Per la ripartenza dal 18 maggio c’è accordo pieno tra governo e Regioni. La conferma è arrivata ieri dal presidente della Conferenza delle Regioni, Stefano Bonaccini. L’orientamento è chiaro: avere linee guida omogenee per una riapertura sicura delle attività economiche. Ma le Regioni avranno anche una certa autonomia, dovendo monitorare l’andamento dell’epidemia di coronavirus nei territori e decidere tra allentamenti e restrizioni in base proprio ai criteri concordati. Per questo motivo già in queste ore, dopo il nuovo decreto legge, stanno uscendo diverse ordinanze regionali, importanti per regolare la vita dei cittadini dal 18 maggio in poi, quando scatterà la cosiddetta “Fase 2 b”, quella della convivenza con il coronavirus. Le Regioni hanno la facoltà di stabilire quali attività possono aprire o quali chiudere in base ai dati tecnici raccolti ogni giorno, sulla base dei protocolli regionali correlati alle linee guida nazionali omogenee e condivise. Queste linee di indirizzo riguardano ristorazione, attività turistiche, strutture ricettive, servizi alla persona, commercio al dettaglio, piscine, palestre, uffici aperti al pubblico, manutenzione del verde, musei archivi e biblioteche.
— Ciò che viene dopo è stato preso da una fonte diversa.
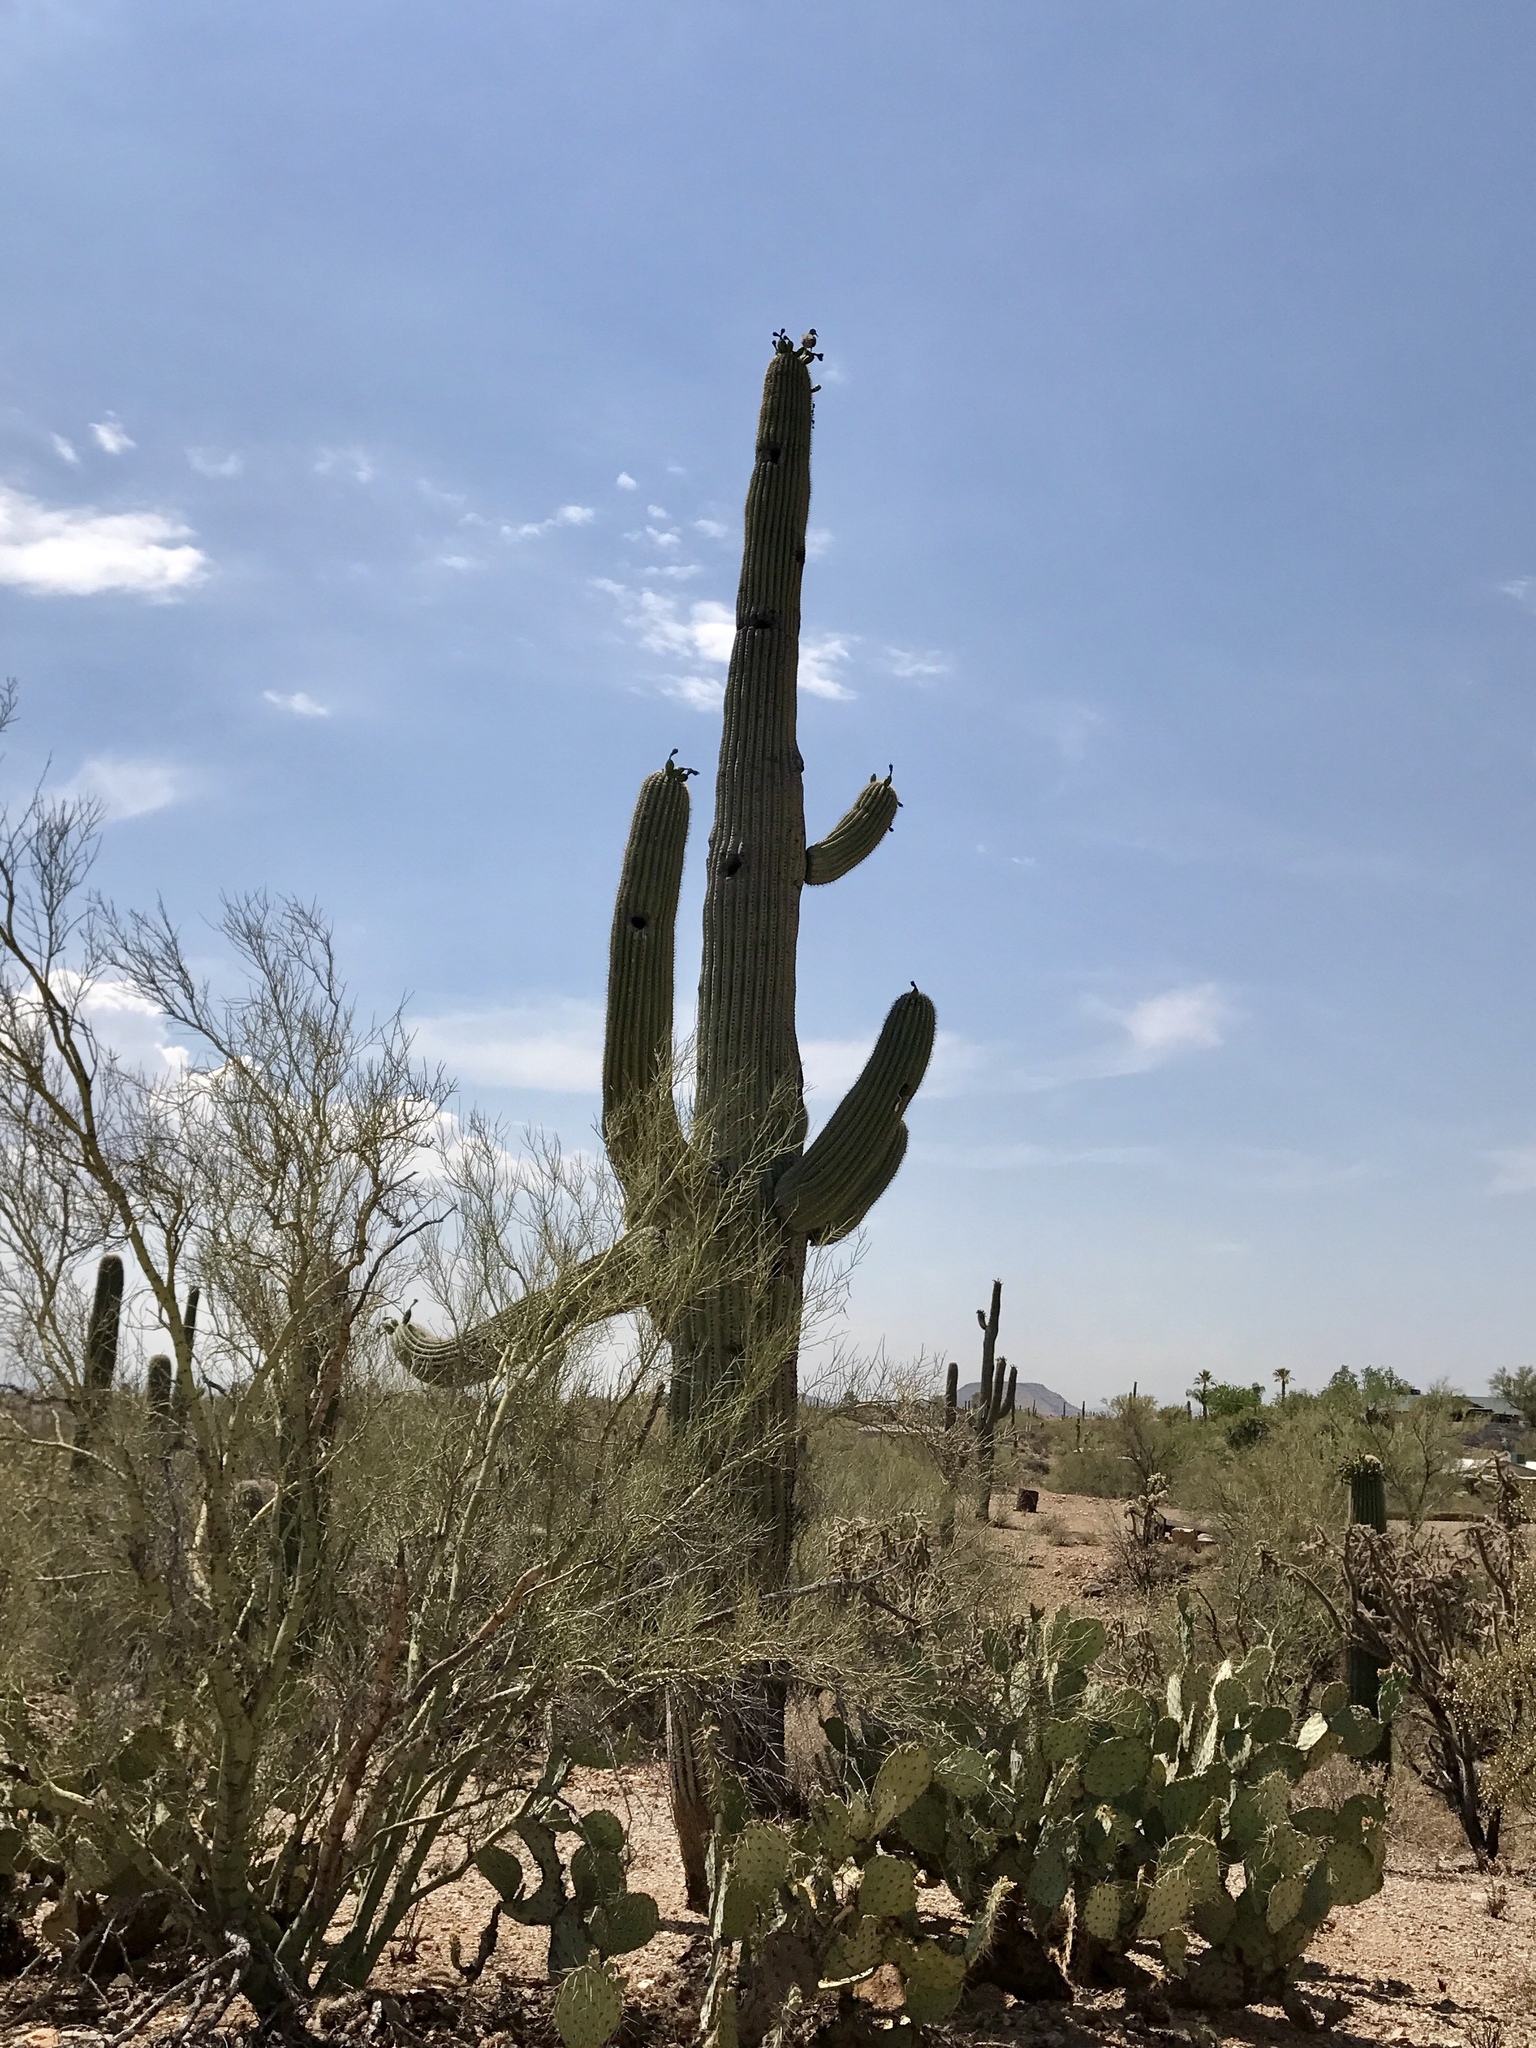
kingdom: Plantae
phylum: Tracheophyta
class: Magnoliopsida
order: Caryophyllales
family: Cactaceae
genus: Carnegiea
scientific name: Carnegiea gigantea
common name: Saguaro
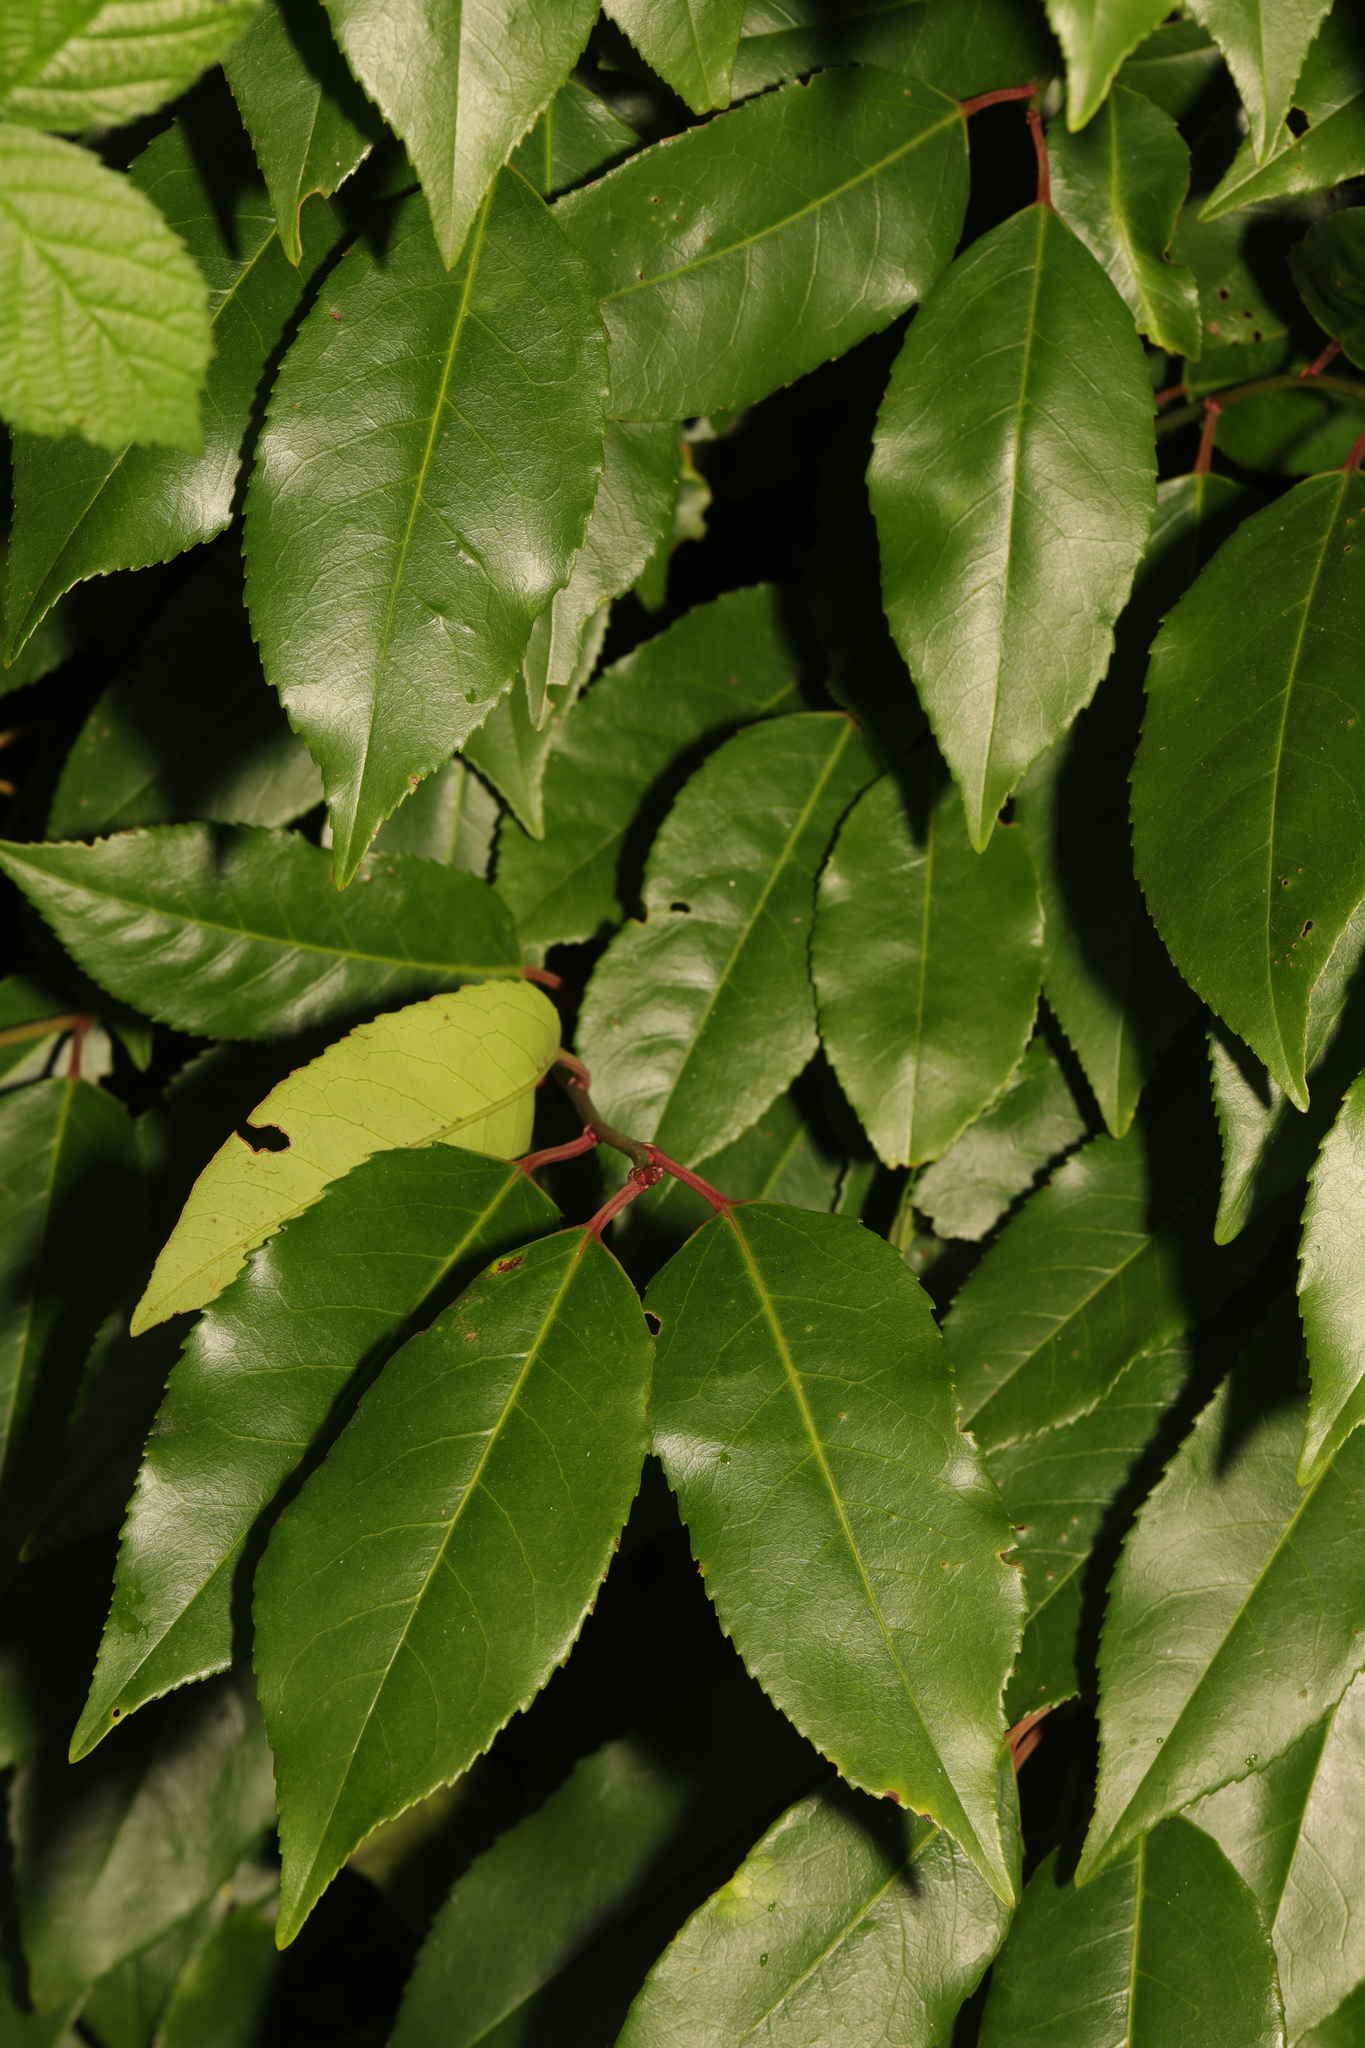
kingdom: Plantae
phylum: Tracheophyta
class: Magnoliopsida
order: Rosales
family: Rosaceae
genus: Prunus
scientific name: Prunus lusitanica
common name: Portugal laurel
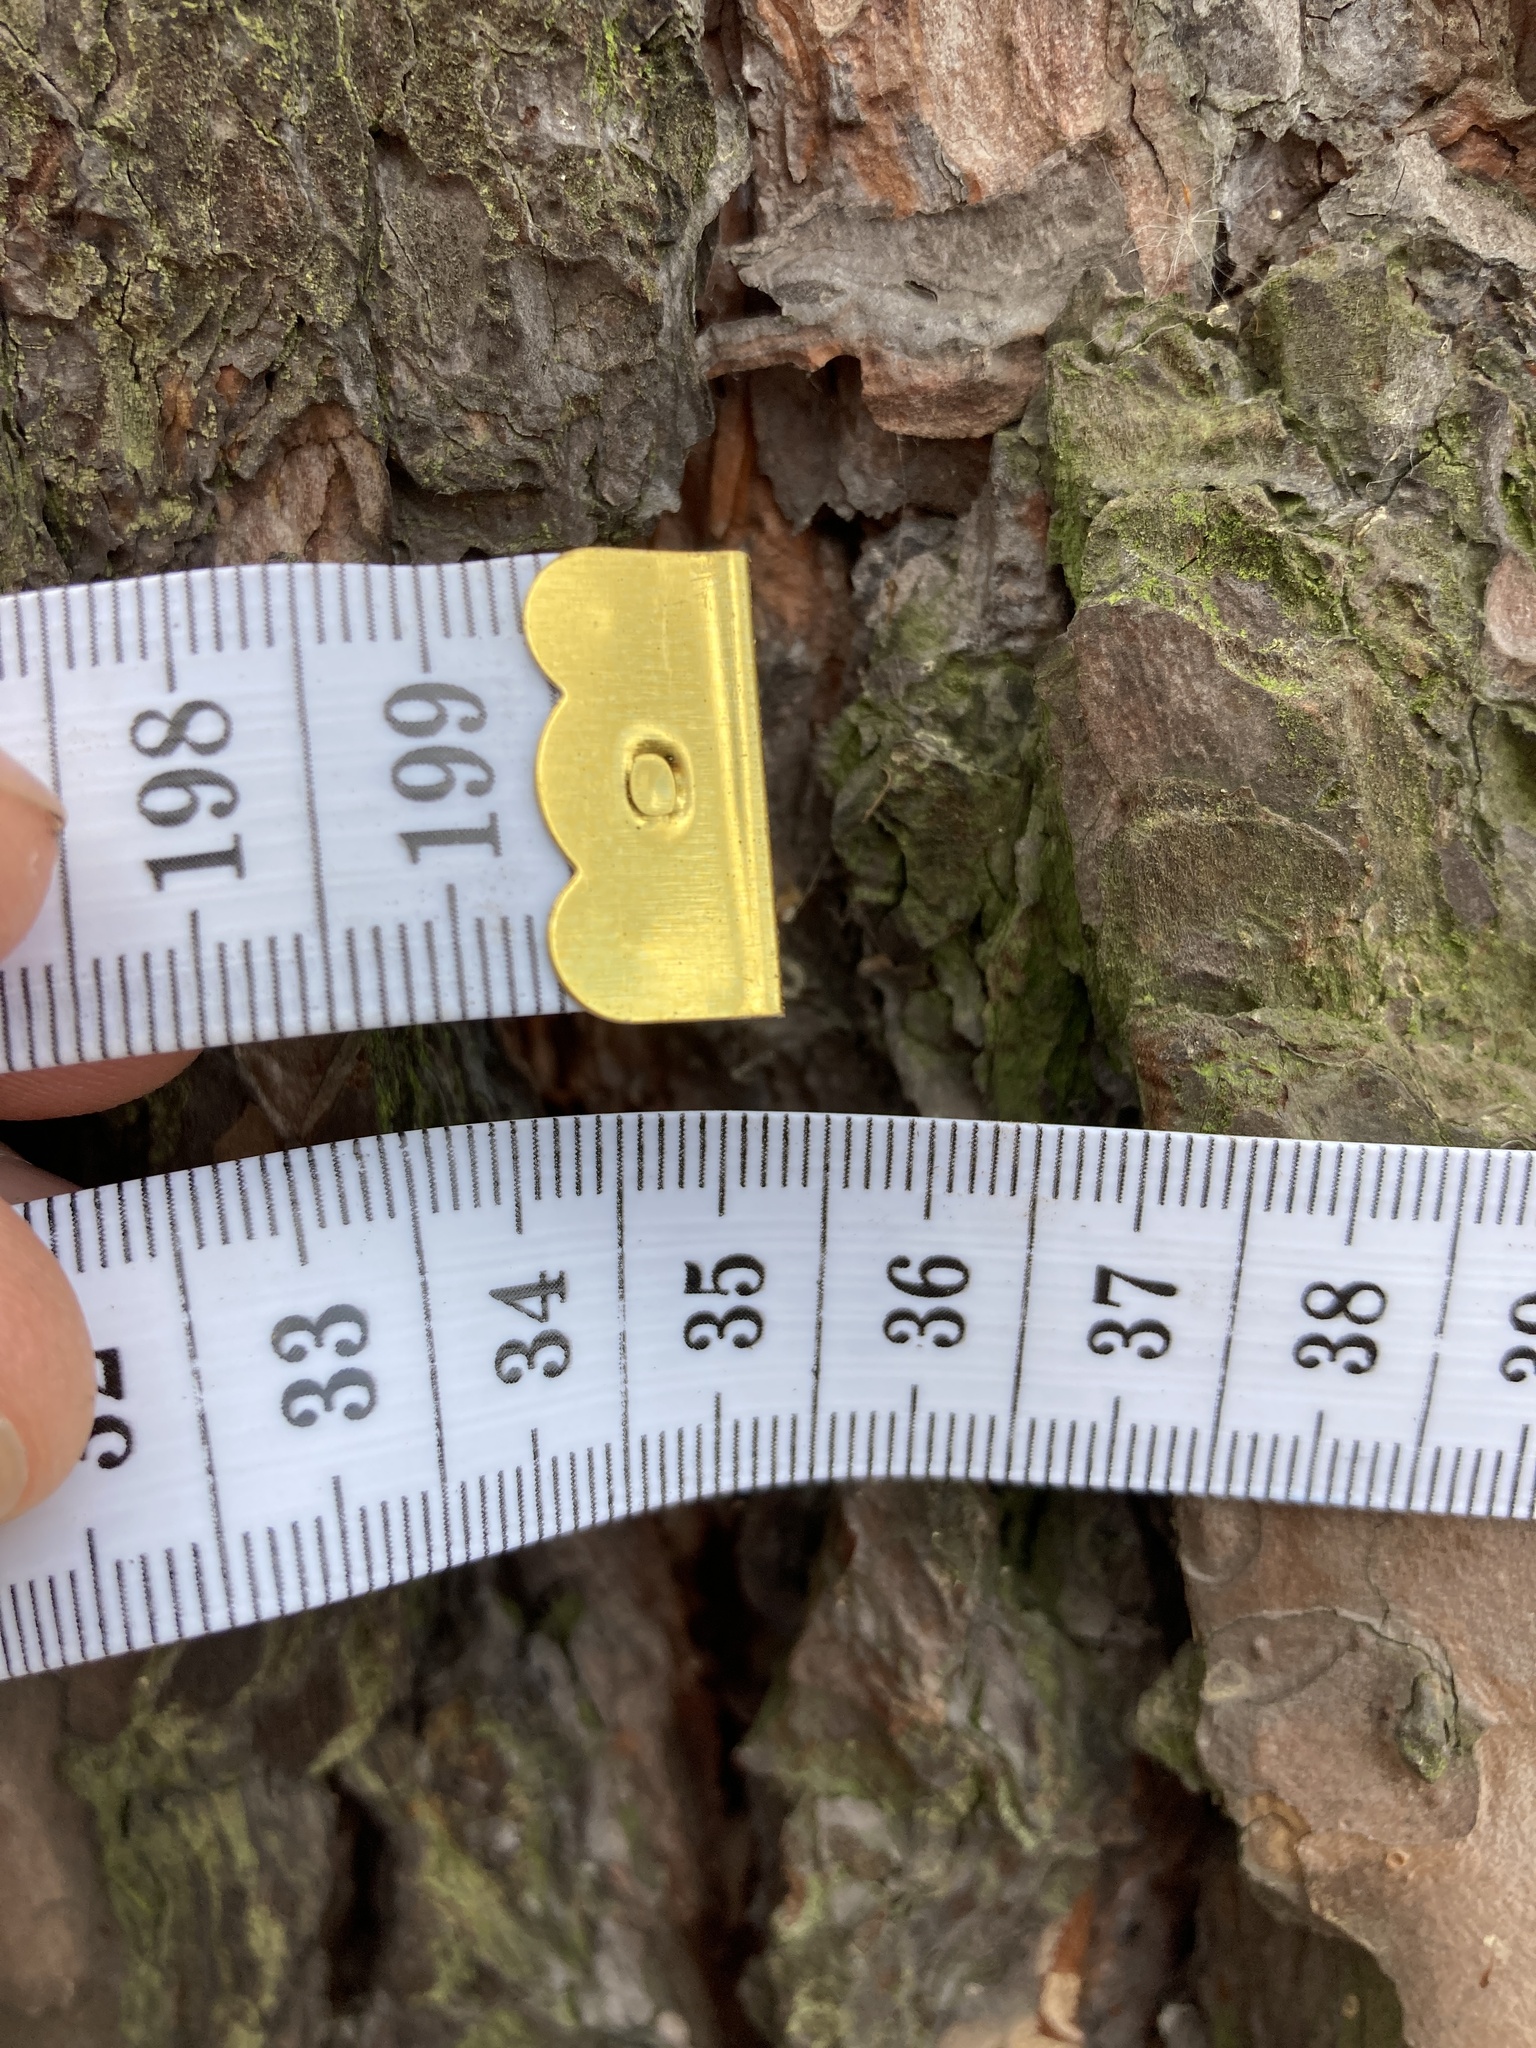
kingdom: Plantae
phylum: Tracheophyta
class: Pinopsida
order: Pinales
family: Pinaceae
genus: Pinus
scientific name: Pinus sylvestris
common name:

ORDINANZE REGIONALI PER RIAPERTURE: POTERI E COMPETENZE

La possibilità per le Regioni di intervenire ognuna per conto proprio non era una soluzione gradita da tutti i governatori. Attilio Fontana, presidente della Regione Lombardia, aveva chiesto di arrivare a un protocollo condiviso, ma molti presidenti di regione hanno già anticipato le proprie ordinanze. Ad esempio, Friuli Venezia Giulia e Veneto erano per riaperture a macchia di leopardo. Le singole Regioni possono ampliare o limitare gli orari di apertura delle attività in base all’andamento dei contagi di coronavirus. E infatti sono già attese le ordinanze che regoleranno la “Fase 2 b” nei singoli territori. Se dovessimo usare una metafora calcistica per spiegare la strategia adottata, allora dovremmo citare lo schema a tre punte. C’è il decreto legge, poi Dpcm e quindi le ordinanze regionali. Questo l’assetto che permette ai governatori di introdurre misure derogatorie, ampliative o restrittive rispetto a quelle nazionali, fermo restando che lo Stato può intervenire se dovessero emergere numeri preoccupanti. Ma anche i sindaci avranno un ruolo: ad esempio, potranno chiudere temporaneamente le aree pubbliche dove non sarà possibile garantire il rispetto della distanza di sicurezza.